Yalova'da geçen dönemde Belediye Başkanlığı yapan Barbaros Binicioğlu'nun İstanbul Büyükşehir Belediyesi’nden 25 bin dolara satın alarak Yalova’ya getirttiği 'İnkılâp Vapuru', restoran veya otel olarak kullanılması için 22 yıllığına 'Atalaylar Turizm’e ihaleyle verildi. İhale ardından 'İnkılâp Vapuru'nu otel yapmayı planlayan şirket yetkilileri, vapura ek kat yaptırdı. Eski Başkan Barbaros Binicioğlu bu duruma tepki göstererek, vapurun orijinalliğinin korunması gerektiğini belirtti. Binicioğlu, yapılan kat artışı ile ilgili İçişleri Bakanlığı’na ve Yalova Valiliği’ne suç duyurusunda bulunacağını söylemesinin ardından belediye sözleşmeyi fesh etti ve kaçak katları mühürledi. Sözleşmenin fesh edilmesine itiraz eden Atalaylar Turizm de konuyu yargıya taşıdı.

Yalova 2’nci Asliye Hukuk Mahkemesi'nde görülen davanın ikinci duruşmasında Yalova Belediye Başkanı Yakup Koçal, Başkan Yardımcısı Ahmet Özsümer ve gemi projesini yapan Özer Kaymak tanık olarak dinlendi.
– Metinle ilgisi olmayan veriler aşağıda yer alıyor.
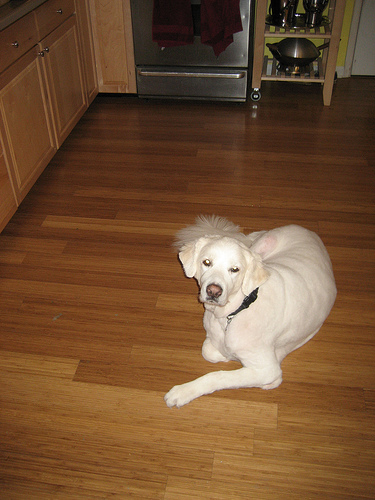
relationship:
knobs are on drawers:
[4, 0, 70, 56] [2, 0, 72, 64]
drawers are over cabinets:
[2, 0, 72, 64] [0, 17, 103, 235]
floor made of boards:
[4, 88, 373, 498] [97, 113, 303, 201]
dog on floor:
[156, 201, 346, 419] [4, 88, 373, 498]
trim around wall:
[343, 0, 368, 90] [256, 0, 363, 96]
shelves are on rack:
[263, 12, 331, 101] [255, 0, 345, 110]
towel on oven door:
[152, 2, 249, 57] [127, 0, 256, 117]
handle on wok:
[319, 38, 345, 54] [270, 40, 321, 70]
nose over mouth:
[198, 279, 230, 308] [197, 293, 224, 310]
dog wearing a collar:
[156, 201, 346, 419] [215, 275, 273, 317]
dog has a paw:
[156, 201, 346, 419] [156, 377, 210, 415]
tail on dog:
[173, 207, 275, 258] [156, 201, 346, 419]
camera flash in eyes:
[197, 257, 241, 284] [197, 254, 244, 285]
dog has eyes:
[156, 201, 346, 419] [197, 254, 244, 285]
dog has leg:
[156, 201, 346, 419] [244, 226, 297, 267]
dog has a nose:
[156, 201, 346, 419] [198, 279, 230, 308]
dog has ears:
[156, 201, 346, 419] [165, 234, 269, 294]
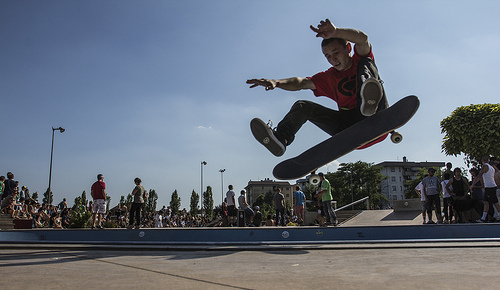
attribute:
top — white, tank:
[475, 160, 499, 192]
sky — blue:
[0, 0, 499, 213]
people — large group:
[0, 170, 340, 228]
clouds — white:
[133, 93, 272, 172]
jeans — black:
[273, 97, 390, 134]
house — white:
[370, 155, 448, 207]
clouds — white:
[172, 97, 208, 124]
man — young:
[243, 17, 399, 156]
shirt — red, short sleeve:
[271, 33, 428, 145]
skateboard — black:
[268, 91, 423, 185]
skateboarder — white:
[243, 14, 395, 159]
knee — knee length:
[88, 199, 110, 211]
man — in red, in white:
[80, 174, 125, 237]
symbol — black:
[334, 74, 354, 99]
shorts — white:
[89, 197, 107, 214]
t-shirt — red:
[301, 52, 385, 122]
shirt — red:
[306, 53, 392, 102]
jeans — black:
[269, 91, 395, 144]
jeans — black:
[276, 97, 386, 152]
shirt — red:
[304, 49, 380, 109]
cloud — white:
[141, 88, 225, 151]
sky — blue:
[10, 9, 456, 180]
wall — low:
[70, 221, 463, 250]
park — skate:
[19, 152, 480, 268]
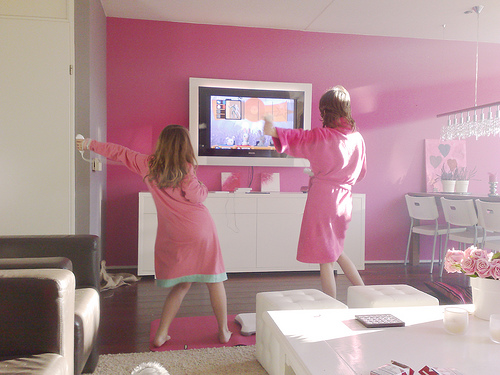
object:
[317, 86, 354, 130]
head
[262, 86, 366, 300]
woman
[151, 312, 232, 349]
foot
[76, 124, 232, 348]
girl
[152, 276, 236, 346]
leg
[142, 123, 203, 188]
head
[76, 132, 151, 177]
arm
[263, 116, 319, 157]
arm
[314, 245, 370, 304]
leg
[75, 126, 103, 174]
controller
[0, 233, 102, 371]
chair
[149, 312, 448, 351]
rug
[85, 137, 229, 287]
robe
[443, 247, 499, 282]
flowers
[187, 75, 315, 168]
tv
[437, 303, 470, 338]
glass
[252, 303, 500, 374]
table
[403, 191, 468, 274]
chair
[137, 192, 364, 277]
cabinet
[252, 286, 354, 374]
seat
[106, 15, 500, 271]
wall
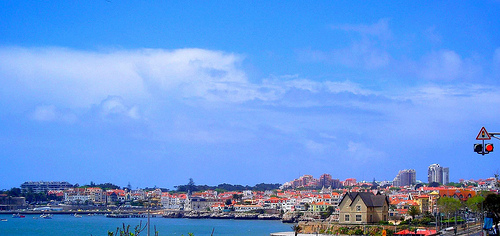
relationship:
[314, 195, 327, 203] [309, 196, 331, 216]
roof on building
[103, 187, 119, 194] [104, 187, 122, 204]
roof on building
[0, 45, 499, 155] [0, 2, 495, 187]
clouds in sky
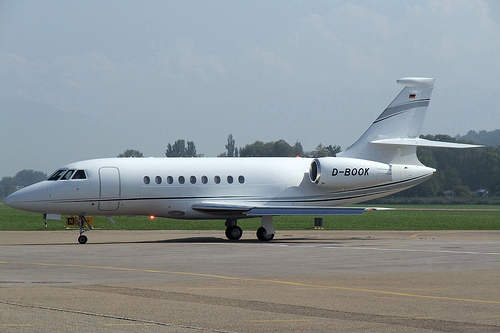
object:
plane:
[2, 77, 485, 246]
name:
[166, 209, 185, 217]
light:
[150, 215, 156, 219]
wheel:
[78, 234, 88, 245]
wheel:
[256, 226, 274, 241]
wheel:
[224, 227, 246, 239]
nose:
[5, 178, 47, 217]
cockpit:
[49, 160, 89, 187]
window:
[144, 176, 150, 184]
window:
[237, 175, 246, 184]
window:
[189, 175, 196, 184]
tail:
[337, 78, 484, 167]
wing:
[192, 201, 398, 212]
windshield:
[50, 168, 66, 182]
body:
[89, 157, 437, 219]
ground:
[1, 228, 497, 332]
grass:
[354, 206, 499, 231]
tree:
[166, 139, 197, 157]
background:
[2, 0, 500, 196]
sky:
[1, 0, 500, 179]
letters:
[329, 165, 373, 178]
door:
[98, 167, 123, 213]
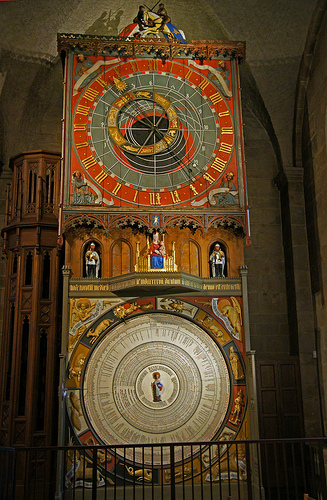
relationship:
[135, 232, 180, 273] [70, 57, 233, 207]
throne front of clock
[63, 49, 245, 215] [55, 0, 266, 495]
clock on tower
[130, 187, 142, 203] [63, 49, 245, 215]
number on clock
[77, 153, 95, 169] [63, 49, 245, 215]
number on clock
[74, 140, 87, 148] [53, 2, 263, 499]
number on clock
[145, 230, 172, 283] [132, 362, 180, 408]
woman in middle of circle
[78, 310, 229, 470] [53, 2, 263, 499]
silver portion of clock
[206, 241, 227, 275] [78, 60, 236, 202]
statue on clock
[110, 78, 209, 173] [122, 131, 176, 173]
hands with arrows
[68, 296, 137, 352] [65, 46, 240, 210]
images around clock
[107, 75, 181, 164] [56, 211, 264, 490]
ring around clock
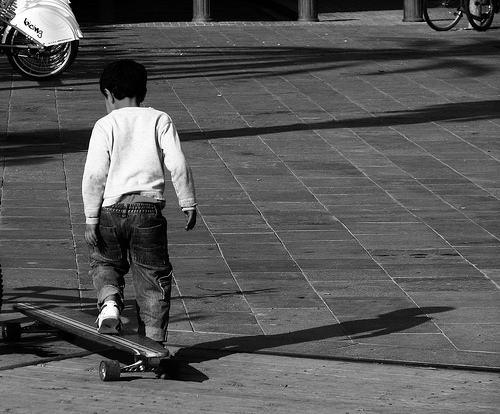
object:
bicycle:
[423, 0, 495, 33]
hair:
[100, 59, 147, 100]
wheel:
[99, 358, 121, 381]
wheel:
[0, 320, 22, 345]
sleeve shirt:
[156, 116, 197, 210]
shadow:
[158, 299, 455, 385]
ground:
[0, 88, 67, 206]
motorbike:
[0, 0, 82, 82]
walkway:
[1, 342, 496, 409]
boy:
[59, 66, 266, 374]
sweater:
[82, 107, 197, 224]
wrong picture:
[12, 15, 492, 381]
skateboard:
[12, 303, 168, 382]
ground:
[190, 235, 493, 365]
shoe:
[95, 300, 122, 334]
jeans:
[89, 195, 171, 340]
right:
[414, 13, 498, 411]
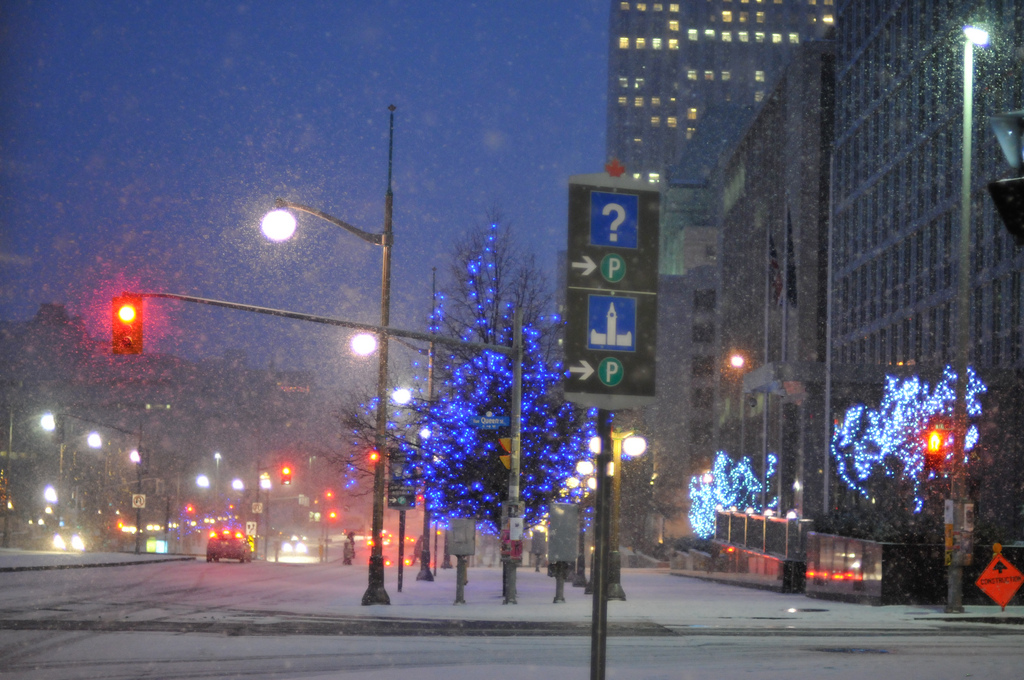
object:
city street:
[2, 0, 1021, 676]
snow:
[0, 0, 514, 680]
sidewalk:
[239, 539, 470, 619]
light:
[113, 289, 144, 342]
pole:
[354, 98, 396, 613]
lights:
[340, 224, 600, 539]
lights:
[436, 416, 655, 593]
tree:
[835, 364, 991, 515]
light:
[922, 429, 950, 457]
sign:
[972, 547, 1021, 611]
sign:
[588, 189, 638, 247]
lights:
[208, 530, 246, 541]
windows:
[621, 0, 808, 47]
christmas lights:
[337, 192, 612, 546]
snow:
[5, 546, 1024, 680]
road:
[5, 546, 1024, 680]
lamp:
[953, 18, 995, 54]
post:
[936, 51, 974, 614]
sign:
[467, 411, 513, 432]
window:
[669, 38, 682, 51]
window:
[662, 0, 682, 30]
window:
[687, 26, 700, 41]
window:
[753, 29, 769, 44]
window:
[719, 28, 733, 41]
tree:
[329, 198, 596, 559]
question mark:
[591, 189, 637, 247]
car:
[204, 532, 254, 565]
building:
[606, 0, 836, 193]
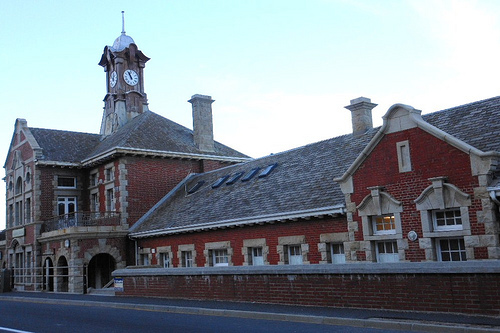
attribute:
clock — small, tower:
[96, 67, 156, 92]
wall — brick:
[110, 262, 497, 322]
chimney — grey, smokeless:
[184, 89, 225, 161]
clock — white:
[121, 67, 140, 87]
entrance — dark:
[71, 244, 123, 300]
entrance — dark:
[49, 253, 82, 290]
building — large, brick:
[63, 54, 422, 287]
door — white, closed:
[55, 192, 76, 223]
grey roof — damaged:
[208, 167, 335, 203]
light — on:
[368, 209, 417, 232]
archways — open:
[36, 241, 127, 291]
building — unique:
[7, 26, 499, 325]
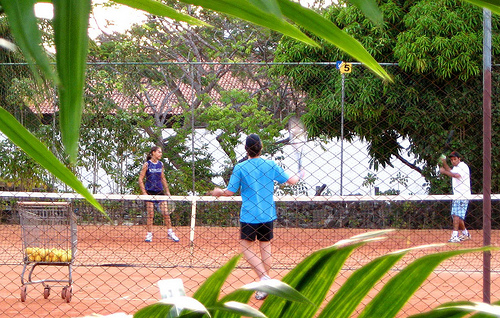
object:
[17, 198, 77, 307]
cart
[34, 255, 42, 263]
balls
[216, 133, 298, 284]
person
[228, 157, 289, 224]
shirt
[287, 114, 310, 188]
racket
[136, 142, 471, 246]
people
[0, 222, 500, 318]
court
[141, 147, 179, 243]
girl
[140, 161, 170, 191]
shirt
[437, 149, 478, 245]
man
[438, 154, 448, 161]
ball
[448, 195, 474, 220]
shorts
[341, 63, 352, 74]
sign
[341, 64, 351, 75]
number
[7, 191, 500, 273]
net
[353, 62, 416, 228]
fence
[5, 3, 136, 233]
plant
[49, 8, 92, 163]
leaves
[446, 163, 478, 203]
shirt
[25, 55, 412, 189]
building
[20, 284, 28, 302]
wheels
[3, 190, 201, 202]
top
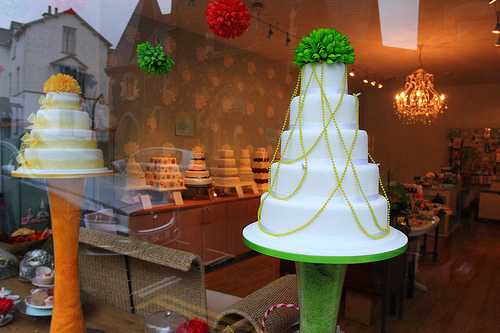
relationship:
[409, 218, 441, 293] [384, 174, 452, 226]
table covered in objects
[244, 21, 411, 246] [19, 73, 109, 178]
cake sideways cake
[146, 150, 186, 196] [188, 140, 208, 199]
cake sideways cake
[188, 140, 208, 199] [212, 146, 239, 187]
cake sideways cake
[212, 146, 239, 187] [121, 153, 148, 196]
cake sideways cake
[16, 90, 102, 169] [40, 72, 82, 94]
cake have adornment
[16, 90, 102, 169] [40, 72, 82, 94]
cake has adornment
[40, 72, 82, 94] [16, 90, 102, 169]
adornment over cake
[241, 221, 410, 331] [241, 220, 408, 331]
table has green white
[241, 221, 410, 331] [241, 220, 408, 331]
table have green white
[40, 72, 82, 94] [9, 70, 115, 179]
adornment on cake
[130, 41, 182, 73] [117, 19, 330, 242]
adornment hanging from wall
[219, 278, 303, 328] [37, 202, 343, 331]
arm on chair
Firmanın kira sözleşmesinin iptali nedeniyle açtığı davada Atalaylar Turizm vekilleri Avukat Ali Kemal Gülay ve Mustafa Osmanoğlu ile Yalova Belediyesi’ni temsilen avukat Ali Güler ve firma sahibi Sadrettin Atalay da duruşmada hazır bulundu.

Başkan Koçal verdiği ifadede vapurun meclis kararıyla yap-işlet-devret modeli ile ihaleye çıkarıldığı ve ilk ihaleye katılım olmadığını belirterek, daha sonra yapılan ihaleyi kazanan firma ile sözleşme imzalandığını ve sözleşme gereği de vapurun şirkete teslim edildiğini söyledi. Yapılan işlem İnkılâp Vapuru’na sözleşmeye aykırı olarak kat çıkılmasından kaynaklandığını kaydeden Koçal, yaşanan gelişmeler nedeniyle sözleşmenin encümen tarafından feshedildiğini hatırlattı.

Davacı firmanın vekili avukat Ali Kemal Gülay’ın sorularını da yanıtlayan Koçal, Bayındırlık Bakanlığı’ndan görüş aldıklarını söyledi. Başkan Koçal, "Bakanlığa bunun yapı mı yoksa gemi mi olduğuna dair görüş sorduk. Burada gelen yazıda bize bunun bir yapı olduğu bildirildi. Biz de yapı olarak buna kaçak kat çıkıldığı için gerekeni yaptık. Bize buranın resimlerini gösterdiler biz de şifahen görüşlerimizi bildirdik. Firma yetkililerine siyasi baskı nedeniyle burayı mühürlediğimizi de söylemedik" diye konuştu.

Vapurdaki kaçak katlarla ilgili gerekli işlemlerin yapıldığını söyleyen Ahmet Özsümer ise firmanın kesinlikle kendi bilgileri dışında çalışmalarına devam ettiğini kaydetti. Özsümer, davacı şirketin resmi bir proje sunmadan da çalışmalara başladığını sözlerine ekledi.

Ardından davacı vekili Gülay, Hukuk Mahkemeleri Kanunu’nun 264’üncü maddesinde yer alan 'Hâkim, tanığın tanıklığı esnasında yalan söylediği veya menfaat temin ederek tanıklık ettiği hakkında yeterli delil veya emare elde ederse bir tutanak düzenler ve bu tutanağı derhâl Cumhuriyet Başsavcılığı'na gönderir' hükmüne göre göre tanıklar Koçal ve Özsümer hakkında işlem yapılmasını istedi.

Mahkeme, Gülay’ın talebini reddederek tarafların esas hakkında yazılı olarak başvuruda bulunması için 15 günlük süre verdi.